– Четыре первые – где?
– Бывший Союз и Чечня, в основном.
– С Жихарем поговори. Он тоже – с тех краев.
– Говорил… Я тебе так скажу, командир. Мы – не герои, поверь. Дело свое – знаем. Служим – честно. И умирать – не собираемся. Однозначно – не герои, Аркадьич.
– Ну, и славно… Самое главное.
– А я – домой хочу… – Негромкий голос Педалика рванул в нашей импровизированной землянке какой-то старательно удушенной болью, с мясом вырванного, забытого мира. Нет, ну – каково! Ты мне, сученок, заплачь еще сейчас!
– Жук! На лирику потянуло?!
– Нет, Кирилл Аркадьевич. Домой хочу. У меня там мама, сестренка малая. Они боятся за меня… И я – боюсь…
Он говорил тихо, с каким-то пугающим спокойствием и умиротворенностью. Есть такая хрень, не знаю, как назвать – бывает человек заранее умирает. Потом, в первом же бою, его любая пуля – попутно приберет, походя. Вариантов лечения – два. Бить смертным боем: сразу с порога – нос набок и зубы долой, чтобы реле в балде переключить. Или, наоборот, успокоить. Только, вот, попробуй – утешь его сейчас – за пару часов до начала долгожданной, большой мясорубки!
– Ты когда дома последний раз был?
– Не помню, уже…
– Слышь, Педаля – мозг включи!
– Ну, когда вы Стовбура на склады посылали. Еще на Трехизбенке.
– Слышь, чудо! Это было месяц назад! – Он несколько мгновений молчал. Потом дрогнувший голос выдал: – Я боюсь, Кирилл Аркадьевич. Страшно…
Связисты упорно молчали. Молодцы! Лучшее, что они могли бы сейчас сделать.
– Виталик, послушай. Сколько ты с нами?
– Как Сергей Сергеича сожгли… – это он о Серёге Трофимове, сгоревшем в БМП в памятном бою под Белогоровкой.
– Так вот, скажи – сколько раз за эти полгода я тебя обманул?
– Не было такого, зачем вы говорите?
– Сюда – слушай! Не было и не предвидится. Делай так, как я тебе говорю. Тогда будет у тебя все нормально. Завтра после боя, поедешь домой вместе с Женькой. Захочешь – оставайся. Он – машину заберет. Отдохнешь – вернешься. Обещаю! Понял меня?
– Понял… – веры и уверенности в тоне не было и в помине. Пару раз потянул носом. Ну, начинается…
Что еще сказать ему сейчас – не знаю. Сто двадцать мужиков мерзнут в ледяных гробах. Завтра многие лягут в них навечно. В бою – сиднем не отсиживаясь на командном пункте – с граниками в руках умирать будут. Этот же щегол мне сейчас истерику закатывает – сопли ему подтирай. Нельзя мне сейчас ни прибить тебя, ни жалость показать – столько сейчас всего на мне.
– Не понял, а "так точно!", боец. Все нормально будет – не ссы, главное. Врубаешься?
– Так точно… – а голос, будто из него уже душу вынули.
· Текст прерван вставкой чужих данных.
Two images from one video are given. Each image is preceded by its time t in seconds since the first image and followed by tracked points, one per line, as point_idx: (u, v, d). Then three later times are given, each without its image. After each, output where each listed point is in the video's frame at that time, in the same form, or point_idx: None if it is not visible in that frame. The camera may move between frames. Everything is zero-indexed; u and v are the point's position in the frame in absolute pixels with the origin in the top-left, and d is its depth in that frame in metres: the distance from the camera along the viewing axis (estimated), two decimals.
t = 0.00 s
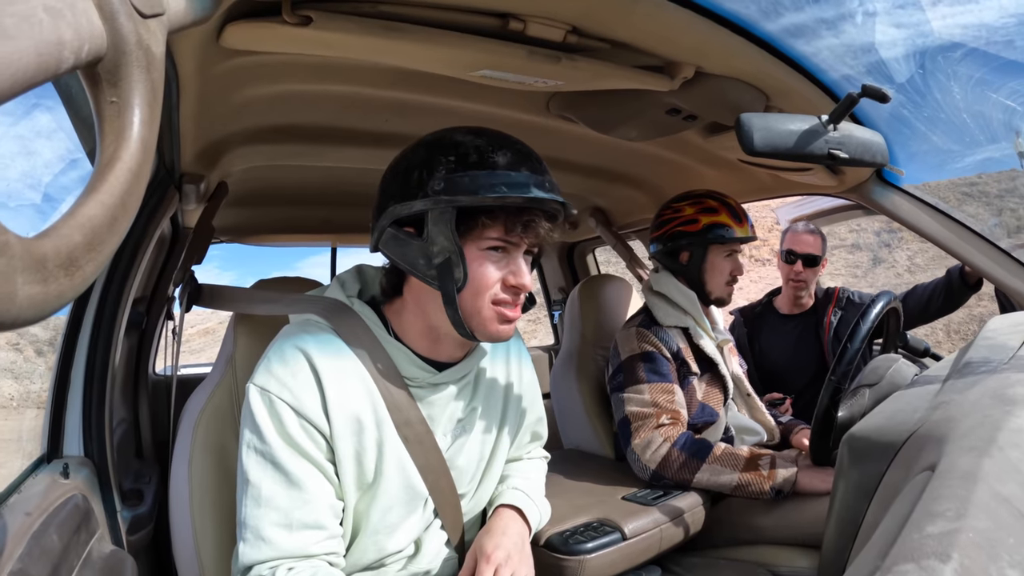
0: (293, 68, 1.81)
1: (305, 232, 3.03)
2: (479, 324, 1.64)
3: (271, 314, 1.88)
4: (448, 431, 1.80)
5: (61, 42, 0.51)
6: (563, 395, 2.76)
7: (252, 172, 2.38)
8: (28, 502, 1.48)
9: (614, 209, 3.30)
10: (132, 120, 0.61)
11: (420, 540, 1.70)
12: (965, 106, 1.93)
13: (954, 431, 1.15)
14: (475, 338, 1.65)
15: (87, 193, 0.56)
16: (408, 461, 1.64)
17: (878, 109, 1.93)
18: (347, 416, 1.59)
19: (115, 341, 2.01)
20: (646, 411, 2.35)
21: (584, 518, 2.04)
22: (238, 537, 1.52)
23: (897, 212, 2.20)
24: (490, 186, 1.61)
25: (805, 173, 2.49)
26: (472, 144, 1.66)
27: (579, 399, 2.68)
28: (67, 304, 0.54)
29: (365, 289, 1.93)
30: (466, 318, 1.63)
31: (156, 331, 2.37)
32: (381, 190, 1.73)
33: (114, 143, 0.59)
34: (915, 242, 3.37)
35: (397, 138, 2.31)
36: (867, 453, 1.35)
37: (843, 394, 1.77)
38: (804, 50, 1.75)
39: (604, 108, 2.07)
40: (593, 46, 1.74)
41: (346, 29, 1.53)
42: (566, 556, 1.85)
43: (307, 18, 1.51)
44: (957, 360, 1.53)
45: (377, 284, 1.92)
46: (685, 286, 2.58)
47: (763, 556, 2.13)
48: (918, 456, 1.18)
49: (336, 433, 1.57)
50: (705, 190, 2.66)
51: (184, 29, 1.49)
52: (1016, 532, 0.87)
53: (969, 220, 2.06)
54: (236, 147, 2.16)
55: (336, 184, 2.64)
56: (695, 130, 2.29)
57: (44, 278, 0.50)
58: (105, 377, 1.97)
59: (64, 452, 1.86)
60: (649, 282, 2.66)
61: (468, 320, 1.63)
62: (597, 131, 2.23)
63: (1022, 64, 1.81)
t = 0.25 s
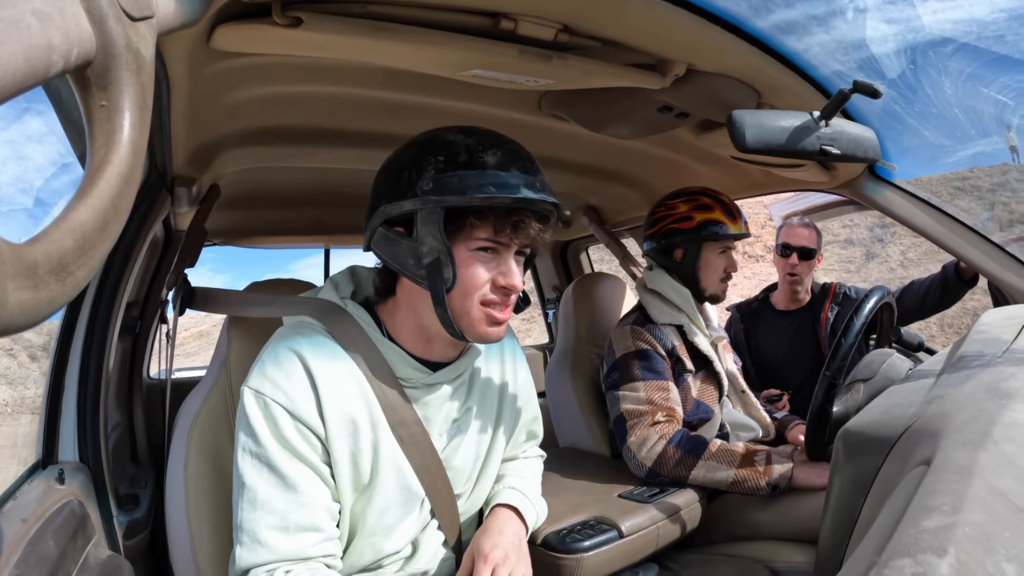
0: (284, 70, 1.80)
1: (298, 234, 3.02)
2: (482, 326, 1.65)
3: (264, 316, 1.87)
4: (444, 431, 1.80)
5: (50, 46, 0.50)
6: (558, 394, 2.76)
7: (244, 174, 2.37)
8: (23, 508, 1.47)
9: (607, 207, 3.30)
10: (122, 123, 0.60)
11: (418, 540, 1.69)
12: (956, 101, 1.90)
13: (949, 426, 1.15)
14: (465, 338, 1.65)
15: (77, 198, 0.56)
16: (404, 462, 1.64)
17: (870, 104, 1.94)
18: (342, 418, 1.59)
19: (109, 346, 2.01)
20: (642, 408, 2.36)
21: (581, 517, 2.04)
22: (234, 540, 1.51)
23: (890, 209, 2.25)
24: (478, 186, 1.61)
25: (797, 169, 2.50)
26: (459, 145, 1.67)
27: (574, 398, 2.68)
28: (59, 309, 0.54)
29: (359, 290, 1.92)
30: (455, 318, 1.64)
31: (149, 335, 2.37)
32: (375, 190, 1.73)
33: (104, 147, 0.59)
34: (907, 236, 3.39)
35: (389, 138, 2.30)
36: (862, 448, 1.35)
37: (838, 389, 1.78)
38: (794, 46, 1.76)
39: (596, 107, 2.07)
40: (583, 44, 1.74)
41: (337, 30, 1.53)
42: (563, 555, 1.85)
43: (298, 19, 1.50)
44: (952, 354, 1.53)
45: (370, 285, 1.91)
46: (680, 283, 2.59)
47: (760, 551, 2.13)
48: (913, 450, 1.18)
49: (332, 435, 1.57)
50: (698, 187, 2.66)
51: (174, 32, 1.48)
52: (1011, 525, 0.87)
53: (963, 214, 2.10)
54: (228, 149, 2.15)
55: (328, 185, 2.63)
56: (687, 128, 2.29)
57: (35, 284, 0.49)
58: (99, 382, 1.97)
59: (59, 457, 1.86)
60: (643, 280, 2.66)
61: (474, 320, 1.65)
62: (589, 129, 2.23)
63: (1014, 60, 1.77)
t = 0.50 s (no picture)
0: (284, 70, 1.80)
1: (299, 235, 3.02)
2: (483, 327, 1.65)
3: (264, 317, 1.87)
4: (444, 431, 1.80)
5: (51, 45, 0.50)
6: (558, 394, 2.76)
7: (244, 175, 2.37)
8: (24, 508, 1.47)
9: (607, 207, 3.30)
10: (122, 123, 0.60)
11: (418, 541, 1.69)
12: (956, 102, 1.91)
13: (949, 425, 1.15)
14: (461, 338, 1.65)
15: (78, 198, 0.56)
16: (405, 462, 1.64)
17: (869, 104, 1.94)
18: (342, 418, 1.59)
19: (109, 346, 2.01)
20: (641, 408, 2.36)
21: (581, 517, 2.04)
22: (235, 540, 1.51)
23: (890, 208, 2.26)
24: (475, 185, 1.61)
25: (797, 170, 2.50)
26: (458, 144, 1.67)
27: (574, 398, 2.68)
28: (60, 309, 0.54)
29: (358, 290, 1.92)
30: (453, 317, 1.64)
31: (149, 336, 2.37)
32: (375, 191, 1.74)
33: (105, 147, 0.59)
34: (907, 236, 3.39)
35: (389, 139, 2.30)
36: (863, 448, 1.35)
37: (838, 389, 1.78)
38: (794, 46, 1.76)
39: (596, 107, 2.07)
40: (583, 44, 1.74)
41: (337, 31, 1.53)
42: (563, 555, 1.86)
43: (298, 20, 1.50)
44: (952, 353, 1.53)
45: (370, 286, 1.91)
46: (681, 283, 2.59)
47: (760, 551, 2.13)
48: (913, 450, 1.19)
49: (332, 435, 1.57)
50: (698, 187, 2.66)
51: (174, 32, 1.48)
52: (1011, 524, 0.87)
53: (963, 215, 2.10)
54: (228, 150, 2.15)
55: (328, 186, 2.63)
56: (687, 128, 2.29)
57: (37, 284, 0.49)
58: (99, 383, 1.97)
59: (59, 457, 1.86)
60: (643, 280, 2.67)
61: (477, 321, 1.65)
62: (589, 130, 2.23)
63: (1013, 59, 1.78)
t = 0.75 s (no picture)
0: (287, 70, 1.81)
1: (301, 235, 3.03)
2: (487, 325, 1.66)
3: (266, 316, 1.87)
4: (446, 431, 1.80)
5: (55, 44, 0.50)
6: (560, 395, 2.76)
7: (247, 174, 2.38)
8: (25, 506, 1.48)
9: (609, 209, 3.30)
10: (127, 122, 0.60)
11: (419, 540, 1.69)
12: (959, 104, 1.92)
13: (951, 427, 1.15)
14: (463, 338, 1.65)
15: (81, 197, 0.56)
16: (407, 462, 1.64)
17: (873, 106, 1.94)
18: (344, 418, 1.59)
19: (111, 345, 2.01)
20: (642, 410, 2.35)
21: (582, 518, 2.04)
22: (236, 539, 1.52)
23: (892, 210, 2.24)
24: (476, 184, 1.61)
25: (800, 171, 2.51)
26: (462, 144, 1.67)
27: (575, 399, 2.68)
28: (63, 308, 0.54)
29: (360, 291, 1.92)
30: (454, 317, 1.64)
31: (152, 335, 2.37)
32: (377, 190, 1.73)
33: (109, 146, 0.59)
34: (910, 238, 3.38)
35: (391, 139, 2.31)
36: (865, 450, 1.35)
37: (840, 391, 1.78)
38: (798, 48, 1.76)
39: (598, 108, 2.07)
40: (586, 45, 1.74)
41: (340, 31, 1.53)
42: (564, 556, 1.86)
43: (301, 20, 1.51)
44: (954, 356, 1.53)
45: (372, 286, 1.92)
46: (680, 286, 2.59)
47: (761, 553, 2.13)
48: (914, 452, 1.18)
49: (333, 435, 1.57)
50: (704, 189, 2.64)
51: (178, 32, 1.48)
52: (1013, 526, 0.87)
53: (964, 217, 2.08)
54: (231, 150, 2.16)
55: (331, 186, 2.63)
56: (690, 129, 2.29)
57: (40, 282, 0.49)
58: (101, 382, 1.97)
59: (61, 456, 1.86)
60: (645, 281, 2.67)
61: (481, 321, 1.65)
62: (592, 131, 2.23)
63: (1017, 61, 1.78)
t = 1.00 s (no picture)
0: (289, 70, 1.81)
1: (302, 235, 3.03)
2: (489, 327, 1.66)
3: (267, 316, 1.87)
4: (447, 431, 1.80)
5: (58, 44, 0.50)
6: (560, 396, 2.76)
7: (248, 174, 2.38)
8: (26, 506, 1.48)
9: (610, 209, 3.30)
10: (128, 122, 0.60)
11: (420, 540, 1.69)
12: (960, 104, 1.94)
13: (952, 428, 1.15)
14: (462, 338, 1.65)
15: (83, 196, 0.56)
16: (407, 462, 1.64)
17: (874, 108, 1.93)
18: (345, 417, 1.59)
19: (112, 345, 2.01)
20: (643, 411, 2.35)
21: (583, 518, 2.04)
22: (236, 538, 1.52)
23: (894, 210, 2.21)
24: (475, 184, 1.61)
25: (802, 173, 2.51)
26: (461, 145, 1.66)
27: (576, 400, 2.68)
28: (65, 306, 0.54)
29: (361, 291, 1.92)
30: (455, 317, 1.64)
31: (153, 334, 2.38)
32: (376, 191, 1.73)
33: (111, 146, 0.59)
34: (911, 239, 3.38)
35: (392, 139, 2.31)
36: (865, 451, 1.35)
37: (841, 391, 1.78)
38: (799, 49, 1.76)
39: (599, 109, 2.07)
40: (588, 46, 1.74)
41: (342, 31, 1.53)
42: (564, 556, 1.86)
43: (303, 20, 1.51)
44: (955, 357, 1.53)
45: (372, 286, 1.91)
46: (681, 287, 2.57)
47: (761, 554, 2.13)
48: (915, 453, 1.18)
49: (334, 435, 1.57)
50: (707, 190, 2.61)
51: (180, 32, 1.48)
52: (1014, 528, 0.87)
53: (965, 218, 2.07)
54: (232, 149, 2.16)
55: (332, 186, 2.64)
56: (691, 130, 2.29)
57: (42, 281, 0.50)
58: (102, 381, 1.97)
59: (62, 455, 1.87)
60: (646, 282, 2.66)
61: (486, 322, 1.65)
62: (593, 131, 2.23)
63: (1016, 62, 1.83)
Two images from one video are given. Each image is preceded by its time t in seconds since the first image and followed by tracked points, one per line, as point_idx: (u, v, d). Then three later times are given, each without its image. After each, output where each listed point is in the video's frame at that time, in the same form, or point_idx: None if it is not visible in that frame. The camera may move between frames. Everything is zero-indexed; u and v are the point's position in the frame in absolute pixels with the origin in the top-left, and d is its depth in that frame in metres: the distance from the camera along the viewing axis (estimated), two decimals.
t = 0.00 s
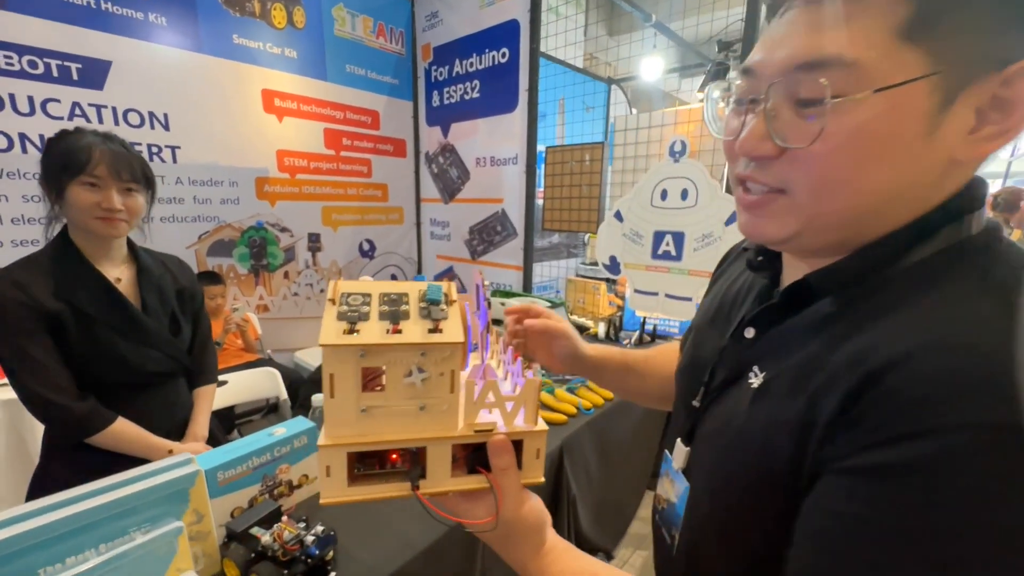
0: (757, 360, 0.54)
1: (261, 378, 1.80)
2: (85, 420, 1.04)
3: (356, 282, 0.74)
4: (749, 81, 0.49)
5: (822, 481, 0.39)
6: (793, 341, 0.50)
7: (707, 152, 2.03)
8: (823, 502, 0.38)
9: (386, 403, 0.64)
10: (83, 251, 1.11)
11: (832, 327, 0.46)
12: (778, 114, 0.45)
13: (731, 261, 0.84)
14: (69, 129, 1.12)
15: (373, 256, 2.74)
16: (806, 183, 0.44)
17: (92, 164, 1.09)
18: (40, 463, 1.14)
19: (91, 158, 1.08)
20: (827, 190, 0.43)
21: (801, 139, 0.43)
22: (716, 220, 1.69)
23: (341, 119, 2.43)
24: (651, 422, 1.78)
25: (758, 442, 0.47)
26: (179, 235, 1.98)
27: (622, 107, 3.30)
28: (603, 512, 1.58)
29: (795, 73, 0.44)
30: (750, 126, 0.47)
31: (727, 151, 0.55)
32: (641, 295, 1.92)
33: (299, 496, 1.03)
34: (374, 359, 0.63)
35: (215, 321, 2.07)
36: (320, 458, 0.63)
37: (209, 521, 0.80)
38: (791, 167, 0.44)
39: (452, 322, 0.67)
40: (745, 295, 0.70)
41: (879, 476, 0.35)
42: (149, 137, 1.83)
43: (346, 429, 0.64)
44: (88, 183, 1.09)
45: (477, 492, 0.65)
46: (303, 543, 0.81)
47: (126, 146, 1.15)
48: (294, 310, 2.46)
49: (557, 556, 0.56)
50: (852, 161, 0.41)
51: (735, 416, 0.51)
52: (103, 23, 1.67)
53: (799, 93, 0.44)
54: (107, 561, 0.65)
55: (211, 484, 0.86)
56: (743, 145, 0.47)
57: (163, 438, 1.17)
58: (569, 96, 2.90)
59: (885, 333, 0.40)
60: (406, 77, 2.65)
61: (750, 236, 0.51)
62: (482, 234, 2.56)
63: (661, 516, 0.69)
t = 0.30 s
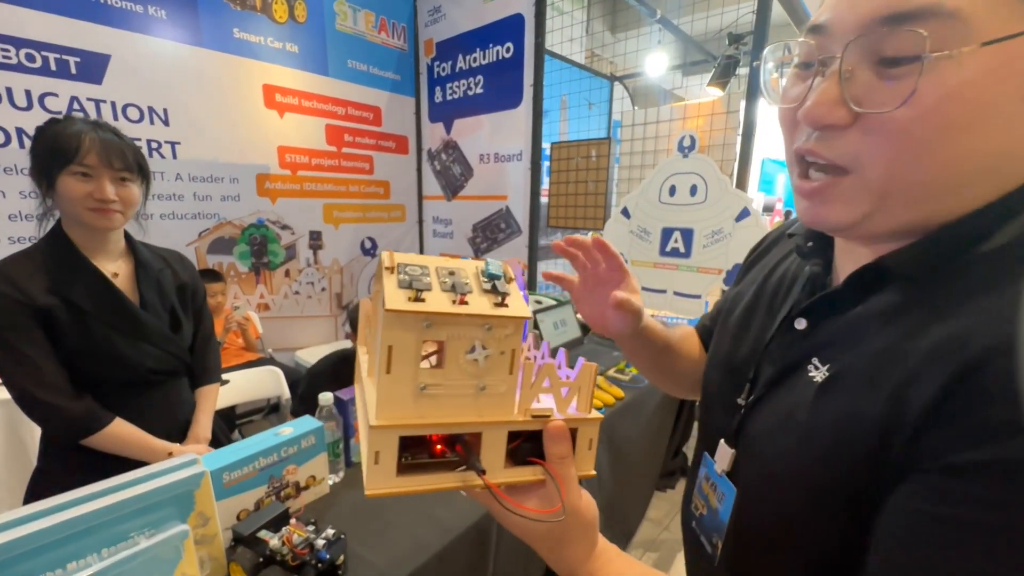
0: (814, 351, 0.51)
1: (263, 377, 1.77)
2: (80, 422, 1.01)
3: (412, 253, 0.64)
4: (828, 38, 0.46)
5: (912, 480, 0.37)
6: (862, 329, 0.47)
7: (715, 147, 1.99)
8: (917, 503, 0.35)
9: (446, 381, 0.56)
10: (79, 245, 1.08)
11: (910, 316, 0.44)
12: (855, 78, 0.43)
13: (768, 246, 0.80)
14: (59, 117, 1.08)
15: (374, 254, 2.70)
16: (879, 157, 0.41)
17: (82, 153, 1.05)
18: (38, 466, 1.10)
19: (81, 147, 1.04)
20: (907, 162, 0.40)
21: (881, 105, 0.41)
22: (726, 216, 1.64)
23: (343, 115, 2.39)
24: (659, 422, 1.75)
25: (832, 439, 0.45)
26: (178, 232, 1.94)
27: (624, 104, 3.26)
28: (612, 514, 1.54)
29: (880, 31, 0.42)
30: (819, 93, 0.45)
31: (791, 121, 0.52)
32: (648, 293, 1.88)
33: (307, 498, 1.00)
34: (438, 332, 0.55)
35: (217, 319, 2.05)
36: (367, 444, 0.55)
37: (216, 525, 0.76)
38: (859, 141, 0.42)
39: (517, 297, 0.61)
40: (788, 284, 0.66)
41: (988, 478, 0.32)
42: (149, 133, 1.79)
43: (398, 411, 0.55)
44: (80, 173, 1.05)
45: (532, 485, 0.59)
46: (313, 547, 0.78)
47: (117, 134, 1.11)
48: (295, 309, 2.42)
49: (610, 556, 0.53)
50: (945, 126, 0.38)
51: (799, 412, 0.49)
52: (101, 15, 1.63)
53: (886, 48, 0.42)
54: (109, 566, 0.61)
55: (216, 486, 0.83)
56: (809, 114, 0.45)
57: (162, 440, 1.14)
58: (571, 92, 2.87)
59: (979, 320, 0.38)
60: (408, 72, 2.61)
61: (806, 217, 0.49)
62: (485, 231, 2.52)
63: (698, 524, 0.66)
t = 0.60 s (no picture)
0: (827, 352, 0.53)
1: (259, 379, 1.77)
2: (76, 424, 1.00)
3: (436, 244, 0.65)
4: (869, 42, 0.46)
5: (925, 478, 0.38)
6: (879, 331, 0.49)
7: (708, 148, 2.00)
8: (929, 498, 0.37)
9: (484, 367, 0.57)
10: (70, 248, 1.07)
11: (927, 320, 0.45)
12: (897, 87, 0.43)
13: (773, 247, 0.81)
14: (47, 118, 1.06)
15: (369, 256, 2.70)
16: (915, 168, 0.41)
17: (72, 154, 1.04)
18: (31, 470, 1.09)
19: (71, 148, 1.04)
20: (943, 174, 0.41)
21: (926, 116, 0.41)
22: (719, 216, 1.67)
23: (337, 116, 2.38)
24: (653, 420, 1.77)
25: (847, 439, 0.47)
26: (171, 234, 1.93)
27: (616, 105, 3.27)
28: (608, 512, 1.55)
29: (930, 38, 0.42)
30: (855, 100, 0.45)
31: (819, 125, 0.52)
32: (642, 293, 1.90)
33: (304, 501, 1.00)
34: (476, 318, 0.57)
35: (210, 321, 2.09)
36: (410, 433, 0.54)
37: (214, 529, 0.76)
38: (897, 150, 0.42)
39: (544, 283, 0.64)
40: (795, 286, 0.67)
41: (1008, 478, 0.33)
42: (140, 133, 1.78)
43: (438, 399, 0.56)
44: (71, 174, 1.05)
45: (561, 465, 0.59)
46: (313, 551, 0.80)
47: (107, 134, 1.10)
48: (288, 310, 2.41)
49: (631, 533, 0.52)
50: (988, 141, 0.39)
51: (811, 415, 0.50)
52: (90, 14, 1.61)
53: (932, 56, 0.42)
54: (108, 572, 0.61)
55: (213, 490, 0.83)
56: (844, 121, 0.45)
57: (159, 442, 1.13)
58: (563, 94, 2.88)
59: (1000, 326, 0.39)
60: (401, 74, 2.61)
61: (829, 224, 0.49)
62: (480, 232, 2.52)
63: (704, 522, 0.68)
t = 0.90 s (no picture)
0: (807, 348, 0.56)
1: (232, 384, 1.72)
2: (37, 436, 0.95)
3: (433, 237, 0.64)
4: (873, 48, 0.47)
5: (899, 467, 0.41)
6: (858, 328, 0.51)
7: (681, 149, 2.05)
8: (903, 487, 0.39)
9: (491, 358, 0.58)
10: (22, 250, 1.02)
11: (902, 318, 0.48)
12: (900, 93, 0.45)
13: (757, 244, 0.84)
14: None
15: (345, 256, 2.65)
16: (909, 174, 0.44)
17: (20, 152, 0.99)
18: None
19: (19, 145, 0.99)
20: (937, 179, 0.43)
21: (928, 123, 0.43)
22: (692, 216, 1.71)
23: (310, 114, 2.34)
24: (631, 416, 1.81)
25: (830, 431, 0.49)
26: (136, 235, 1.86)
27: (590, 105, 3.31)
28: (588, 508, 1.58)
29: (936, 46, 0.43)
30: (859, 104, 0.47)
31: (815, 125, 0.54)
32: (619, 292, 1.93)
33: (283, 508, 0.99)
34: (484, 310, 0.57)
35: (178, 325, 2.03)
36: (422, 429, 0.53)
37: (185, 542, 0.75)
38: (897, 155, 0.45)
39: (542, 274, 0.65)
40: (780, 282, 0.70)
41: (978, 466, 0.36)
42: (100, 131, 1.70)
43: (448, 392, 0.55)
44: (20, 173, 1.00)
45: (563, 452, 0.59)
46: (290, 560, 0.80)
47: (58, 130, 1.05)
48: (262, 313, 2.35)
49: (626, 514, 0.52)
50: (981, 149, 0.41)
51: (793, 408, 0.53)
52: (44, 5, 1.54)
53: (934, 65, 0.44)
54: None
55: (184, 501, 0.81)
56: (849, 125, 0.47)
57: (126, 452, 1.10)
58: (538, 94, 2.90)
59: (971, 323, 0.41)
60: (376, 72, 2.57)
61: (827, 220, 0.52)
62: (458, 232, 2.51)
63: (687, 510, 0.71)
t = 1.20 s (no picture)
0: (769, 349, 0.58)
1: (191, 394, 1.64)
2: None
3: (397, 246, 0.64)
4: (836, 47, 0.50)
5: (856, 461, 0.42)
6: (817, 328, 0.53)
7: (645, 151, 2.11)
8: (859, 482, 0.41)
9: (459, 369, 0.58)
10: None
11: (857, 318, 0.50)
12: (858, 91, 0.48)
13: (724, 247, 0.87)
14: None
15: (310, 259, 2.59)
16: (861, 174, 0.47)
17: None
18: None
19: None
20: (893, 176, 0.45)
21: (883, 121, 0.46)
22: (656, 217, 1.76)
23: (271, 112, 2.27)
24: (601, 414, 1.84)
25: (792, 428, 0.50)
26: (81, 239, 1.76)
27: (558, 107, 3.36)
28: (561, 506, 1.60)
29: (890, 46, 0.46)
30: (818, 101, 0.49)
31: (778, 124, 0.56)
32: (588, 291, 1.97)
33: (246, 522, 0.96)
34: (450, 321, 0.58)
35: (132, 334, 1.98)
36: (390, 443, 0.53)
37: (140, 562, 0.73)
38: (852, 153, 0.47)
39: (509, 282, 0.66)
40: (745, 284, 0.73)
41: (927, 459, 0.38)
42: (41, 127, 1.60)
43: (416, 405, 0.56)
44: None
45: (533, 457, 0.61)
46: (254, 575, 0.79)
47: None
48: (223, 318, 2.27)
49: (598, 512, 0.54)
50: (931, 147, 0.44)
51: (758, 407, 0.55)
52: None
53: (891, 64, 0.47)
54: None
55: (138, 520, 0.79)
56: (807, 121, 0.50)
57: (74, 471, 1.05)
58: (507, 95, 2.91)
59: (919, 321, 0.43)
60: (340, 70, 2.52)
61: (785, 219, 0.55)
62: (427, 233, 2.48)
63: (655, 505, 0.74)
– Да, командир! – подал голос противоположный угол… – Нормально всё будет. Связь мы тебе точно обеспечим, ну и – на подхвате если, что – надо будет. Понятно, в общем… – реально связист прошел свои пять горячих точек – без фантиков, с полуслова в тему въехал.
– Спасибо, Костя!
– Замётано, командир! Пусть пацанёнок отдохнет. Мы пока сами за дорогой присмотрим.
Без нескольких минут шесть послышались первые отдаленные выстрелы. В семь пятьдесят на подступах к шахте полоснули алые трассы автоматических пушек СОРа. Сигнал Василь Степанычу. В десятикратной стереотрубе видно, как он, лихо дав длинную из КПВТ, на всех парах рванул от развилки – вверх по бугру. Стремно, конечно – один точный снаряд, или ПТУР и замануха превратилась бы в пылающий гроб на колесиках. Но и показать, что дорога живая, не минированная и больше не охраняется – тоже надо.